Who doesn’t like bananas? Probably the world’s favorite fruit grows just about everywhere in Thailand from well-kept gardens to plantations and even on the roadside, their big green leaves waving as you pass them by.
In the west, everyone knows the long, almost straight top banana variety known as Cavendish as it’s widely sold in supermarkets the world over. However, there are over a hundred varieties of banana with more than 30 or more in Thailand.
Types of Bananas in Thailand
Nu Meu Puying or ‘Lady Finger’, Gluai homm, gluei khai ‘egg’, Roy Wee ‘100 Bunches’, Gluay Hawn ‘Fragrant Gold’ (my favorite), Gluay Nam Wah (Katae’s favorite) and Jun ‘Sandlewood’ to name but a few.
Banana Trees
Banana plants are technically overgrown herbs not trees as the stem doesn’t contain any woody tissue. This makes a banana a fruit and a herb and related to ginger.

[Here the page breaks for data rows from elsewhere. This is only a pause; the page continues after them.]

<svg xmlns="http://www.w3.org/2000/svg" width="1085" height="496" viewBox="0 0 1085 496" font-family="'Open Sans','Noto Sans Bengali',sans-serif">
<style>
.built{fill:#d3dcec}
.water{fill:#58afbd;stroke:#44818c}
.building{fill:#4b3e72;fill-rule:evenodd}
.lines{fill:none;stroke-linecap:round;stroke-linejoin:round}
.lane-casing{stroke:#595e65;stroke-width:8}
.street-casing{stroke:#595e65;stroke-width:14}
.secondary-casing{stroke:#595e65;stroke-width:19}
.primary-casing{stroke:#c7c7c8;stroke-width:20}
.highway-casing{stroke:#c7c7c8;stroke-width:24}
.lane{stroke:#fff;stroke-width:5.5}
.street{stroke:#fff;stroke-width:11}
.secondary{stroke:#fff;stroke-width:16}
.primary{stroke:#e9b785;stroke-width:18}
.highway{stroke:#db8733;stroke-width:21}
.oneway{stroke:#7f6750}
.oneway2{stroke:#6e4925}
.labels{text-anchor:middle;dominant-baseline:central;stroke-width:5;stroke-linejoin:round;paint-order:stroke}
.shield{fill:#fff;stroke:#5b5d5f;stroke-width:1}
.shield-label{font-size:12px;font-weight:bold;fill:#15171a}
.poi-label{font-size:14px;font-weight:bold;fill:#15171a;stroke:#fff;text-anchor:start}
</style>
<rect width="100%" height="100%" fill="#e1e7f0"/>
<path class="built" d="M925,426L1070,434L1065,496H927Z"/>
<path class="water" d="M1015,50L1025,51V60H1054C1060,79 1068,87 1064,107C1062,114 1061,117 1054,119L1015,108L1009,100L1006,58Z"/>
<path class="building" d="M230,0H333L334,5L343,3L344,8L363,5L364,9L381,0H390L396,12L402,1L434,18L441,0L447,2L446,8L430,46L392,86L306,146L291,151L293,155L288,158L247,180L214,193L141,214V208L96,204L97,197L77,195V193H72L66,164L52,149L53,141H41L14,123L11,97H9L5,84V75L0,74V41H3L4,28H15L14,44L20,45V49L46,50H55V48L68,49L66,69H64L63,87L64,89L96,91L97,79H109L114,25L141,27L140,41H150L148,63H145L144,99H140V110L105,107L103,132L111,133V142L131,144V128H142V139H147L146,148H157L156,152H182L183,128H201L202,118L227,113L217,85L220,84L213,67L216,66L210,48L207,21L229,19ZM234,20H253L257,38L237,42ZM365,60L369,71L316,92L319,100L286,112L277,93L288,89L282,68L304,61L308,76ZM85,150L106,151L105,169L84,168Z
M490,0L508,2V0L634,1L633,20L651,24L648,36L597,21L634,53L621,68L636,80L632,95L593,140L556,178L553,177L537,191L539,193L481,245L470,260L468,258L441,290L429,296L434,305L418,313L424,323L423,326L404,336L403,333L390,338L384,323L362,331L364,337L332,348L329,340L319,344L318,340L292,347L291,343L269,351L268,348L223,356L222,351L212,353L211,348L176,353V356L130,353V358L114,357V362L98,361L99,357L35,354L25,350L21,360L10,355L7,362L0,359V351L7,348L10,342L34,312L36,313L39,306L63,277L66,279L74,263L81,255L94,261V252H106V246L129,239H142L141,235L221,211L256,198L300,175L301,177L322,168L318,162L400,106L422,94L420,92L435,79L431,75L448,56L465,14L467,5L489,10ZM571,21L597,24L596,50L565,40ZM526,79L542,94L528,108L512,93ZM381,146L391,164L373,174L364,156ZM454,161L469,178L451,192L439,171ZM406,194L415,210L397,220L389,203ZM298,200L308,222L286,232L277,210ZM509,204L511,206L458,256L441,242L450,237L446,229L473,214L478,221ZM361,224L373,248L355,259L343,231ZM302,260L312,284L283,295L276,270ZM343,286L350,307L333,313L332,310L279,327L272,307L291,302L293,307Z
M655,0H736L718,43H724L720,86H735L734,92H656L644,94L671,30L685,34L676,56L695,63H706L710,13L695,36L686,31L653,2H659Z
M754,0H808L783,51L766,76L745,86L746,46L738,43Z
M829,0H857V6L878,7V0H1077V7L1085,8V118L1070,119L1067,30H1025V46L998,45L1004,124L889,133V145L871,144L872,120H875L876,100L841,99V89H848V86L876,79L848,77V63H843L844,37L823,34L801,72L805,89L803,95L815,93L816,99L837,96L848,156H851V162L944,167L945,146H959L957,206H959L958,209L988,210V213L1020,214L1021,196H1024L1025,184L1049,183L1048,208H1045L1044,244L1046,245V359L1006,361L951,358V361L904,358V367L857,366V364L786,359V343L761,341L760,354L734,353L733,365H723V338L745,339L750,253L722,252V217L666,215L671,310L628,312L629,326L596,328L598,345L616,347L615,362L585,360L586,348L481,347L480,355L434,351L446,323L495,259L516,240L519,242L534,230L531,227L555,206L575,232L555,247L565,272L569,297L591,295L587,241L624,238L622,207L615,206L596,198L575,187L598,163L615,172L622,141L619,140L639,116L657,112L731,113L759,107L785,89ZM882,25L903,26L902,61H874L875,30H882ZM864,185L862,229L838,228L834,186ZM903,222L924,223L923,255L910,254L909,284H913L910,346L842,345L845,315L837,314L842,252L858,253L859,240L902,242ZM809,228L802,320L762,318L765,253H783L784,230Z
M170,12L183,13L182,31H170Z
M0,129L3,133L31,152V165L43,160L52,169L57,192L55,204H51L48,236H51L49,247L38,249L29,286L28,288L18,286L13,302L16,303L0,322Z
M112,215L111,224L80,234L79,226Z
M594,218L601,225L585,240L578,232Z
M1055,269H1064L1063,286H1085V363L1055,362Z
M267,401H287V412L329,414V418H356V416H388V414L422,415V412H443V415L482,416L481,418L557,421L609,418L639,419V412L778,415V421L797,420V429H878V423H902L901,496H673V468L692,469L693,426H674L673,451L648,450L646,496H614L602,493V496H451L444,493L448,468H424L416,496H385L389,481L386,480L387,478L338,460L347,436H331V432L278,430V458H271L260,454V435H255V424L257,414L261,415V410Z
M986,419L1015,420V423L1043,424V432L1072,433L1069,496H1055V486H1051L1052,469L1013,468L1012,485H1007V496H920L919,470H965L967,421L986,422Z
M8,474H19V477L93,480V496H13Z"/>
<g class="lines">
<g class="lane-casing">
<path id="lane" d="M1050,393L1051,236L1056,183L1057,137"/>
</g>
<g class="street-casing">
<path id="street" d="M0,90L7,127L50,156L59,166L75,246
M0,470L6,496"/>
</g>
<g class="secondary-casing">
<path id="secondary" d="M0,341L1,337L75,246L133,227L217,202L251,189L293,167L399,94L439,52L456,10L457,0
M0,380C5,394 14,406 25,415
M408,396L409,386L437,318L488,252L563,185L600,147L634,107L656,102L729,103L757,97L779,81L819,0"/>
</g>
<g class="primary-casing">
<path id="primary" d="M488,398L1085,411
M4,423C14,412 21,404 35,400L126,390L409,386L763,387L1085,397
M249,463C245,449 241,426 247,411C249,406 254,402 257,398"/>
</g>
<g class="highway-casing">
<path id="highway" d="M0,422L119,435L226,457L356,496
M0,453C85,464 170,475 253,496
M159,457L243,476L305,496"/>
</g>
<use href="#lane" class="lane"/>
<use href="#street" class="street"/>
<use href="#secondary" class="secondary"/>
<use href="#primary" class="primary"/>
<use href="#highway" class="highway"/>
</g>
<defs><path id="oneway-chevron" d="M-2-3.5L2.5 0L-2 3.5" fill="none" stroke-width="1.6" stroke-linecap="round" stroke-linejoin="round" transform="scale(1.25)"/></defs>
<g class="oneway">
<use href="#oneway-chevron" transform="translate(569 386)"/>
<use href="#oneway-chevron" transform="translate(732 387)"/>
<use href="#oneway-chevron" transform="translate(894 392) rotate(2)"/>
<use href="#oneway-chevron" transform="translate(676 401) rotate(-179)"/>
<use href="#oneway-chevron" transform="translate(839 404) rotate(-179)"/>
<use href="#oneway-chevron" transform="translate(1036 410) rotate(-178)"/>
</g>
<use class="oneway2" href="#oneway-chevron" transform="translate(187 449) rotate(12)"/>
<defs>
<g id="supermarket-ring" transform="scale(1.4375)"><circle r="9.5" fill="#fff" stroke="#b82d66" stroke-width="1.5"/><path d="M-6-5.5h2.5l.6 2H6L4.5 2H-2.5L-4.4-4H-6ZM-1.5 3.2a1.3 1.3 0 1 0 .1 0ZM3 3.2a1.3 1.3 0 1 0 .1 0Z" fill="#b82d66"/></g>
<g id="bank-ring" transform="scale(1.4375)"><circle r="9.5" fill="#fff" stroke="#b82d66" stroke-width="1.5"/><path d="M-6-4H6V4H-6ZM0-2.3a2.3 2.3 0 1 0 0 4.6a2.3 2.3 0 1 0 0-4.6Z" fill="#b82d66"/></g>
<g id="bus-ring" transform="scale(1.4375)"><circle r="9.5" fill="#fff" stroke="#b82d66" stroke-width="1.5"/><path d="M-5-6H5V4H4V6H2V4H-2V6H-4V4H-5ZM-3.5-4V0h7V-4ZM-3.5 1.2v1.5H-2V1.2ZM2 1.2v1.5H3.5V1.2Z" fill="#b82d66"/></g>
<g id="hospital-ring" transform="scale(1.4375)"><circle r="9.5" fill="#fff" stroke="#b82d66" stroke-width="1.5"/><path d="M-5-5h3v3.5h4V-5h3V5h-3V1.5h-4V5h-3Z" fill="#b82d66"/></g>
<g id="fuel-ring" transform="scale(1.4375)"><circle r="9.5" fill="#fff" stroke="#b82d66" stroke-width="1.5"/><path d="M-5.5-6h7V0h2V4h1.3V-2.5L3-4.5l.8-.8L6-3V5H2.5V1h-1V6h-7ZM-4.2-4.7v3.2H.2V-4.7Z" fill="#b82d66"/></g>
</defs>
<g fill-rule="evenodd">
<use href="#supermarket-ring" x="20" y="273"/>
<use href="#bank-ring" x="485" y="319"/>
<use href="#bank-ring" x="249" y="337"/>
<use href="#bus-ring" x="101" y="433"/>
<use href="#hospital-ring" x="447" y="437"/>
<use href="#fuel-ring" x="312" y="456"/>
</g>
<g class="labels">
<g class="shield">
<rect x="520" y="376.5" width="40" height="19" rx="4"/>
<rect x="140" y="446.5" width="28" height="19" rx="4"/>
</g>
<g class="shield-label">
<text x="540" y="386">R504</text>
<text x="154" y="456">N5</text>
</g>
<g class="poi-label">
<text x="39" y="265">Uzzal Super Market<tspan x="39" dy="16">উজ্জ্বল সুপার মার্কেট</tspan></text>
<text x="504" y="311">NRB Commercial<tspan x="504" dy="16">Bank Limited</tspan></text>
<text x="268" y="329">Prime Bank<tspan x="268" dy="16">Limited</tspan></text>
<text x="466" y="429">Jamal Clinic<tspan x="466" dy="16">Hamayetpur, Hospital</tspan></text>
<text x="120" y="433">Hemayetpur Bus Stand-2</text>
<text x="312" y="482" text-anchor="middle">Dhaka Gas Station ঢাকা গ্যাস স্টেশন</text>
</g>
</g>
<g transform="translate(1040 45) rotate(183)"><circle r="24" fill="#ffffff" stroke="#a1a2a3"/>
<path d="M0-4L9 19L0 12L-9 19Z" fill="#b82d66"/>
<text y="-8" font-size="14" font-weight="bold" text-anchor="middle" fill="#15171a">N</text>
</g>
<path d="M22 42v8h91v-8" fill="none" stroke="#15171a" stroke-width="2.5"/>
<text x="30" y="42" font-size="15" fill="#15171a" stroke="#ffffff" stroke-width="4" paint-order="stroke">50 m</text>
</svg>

Thais use all parts of the banana plant especially the leaves. Leaves are used to wrap food, as plates and roofing material but not at the same time! Katae recently made Loy Kratong from the stem and the leaves, check her blog post here to see how she did it.
The banana plant also produces a purple flower as large as a guinea pig that is also eaten (the flower that is, not the guinea pig) in stir-fries and salads but it’s the fruit we all really love to eat.
Eating Bananas
I prefer to eat my bananas first thing in the morning with my porridge or muesli for the complex carbohydrates so I have plenty of energy until my elevensies.
Thais will grill, fry and cook bananas in sweet syrup or coconut milk for desserts. They can also be found in pancakes, banana cake (of course) and in between two slices of fresh bread with lashings of Nutella, or is that just me?
We like to buy sun-dried bananas from a local permaculture farm on Koh Chang’s East side called Suan Khun Poo – Grand Father’s Farm for 60 baht. Until recently I assumed these sweet treats were coated in honey but have only just discovered they are 100% banana. If you are visiting Koh Chang, definitely pay them a visit. They grow many types of bananas including the one shown in the graphic that is well over a foot long and thick as my arm. Now that’s a big breakfast!
We Have No Bananas Today!
The infamous Cavendish banana is rapidly becoming infected with an incurable disease, which threatens to wipe out not only whole crops, but whole economies world-wide. Scientists are desperately looking to find a cure.
So the old banana in your supermarket may not be around forever, but while you are in Thailand, try as many different varieties as you can. I’m sure you will find a new favorite.
Enjoyed this post? Got something to add? Don’t split until you let us know in the comments below, you’ll be a top banana!
Let’s Go Bananas
2 Comments
how many acres you hav the land…
i am noticed you in canvas course…
i am very interest to see your plant there thailand…i am from india kerala state
Hi Mohammed,
Great to hear from a fellow student on the Canvas Permaculture course.
We have just over 2 rai or about 3500 square meters.
We hope to be moving onto the land by mid to end of June just in time for the rains which will be the optimum time for planting. Far to hot and dry at the moment.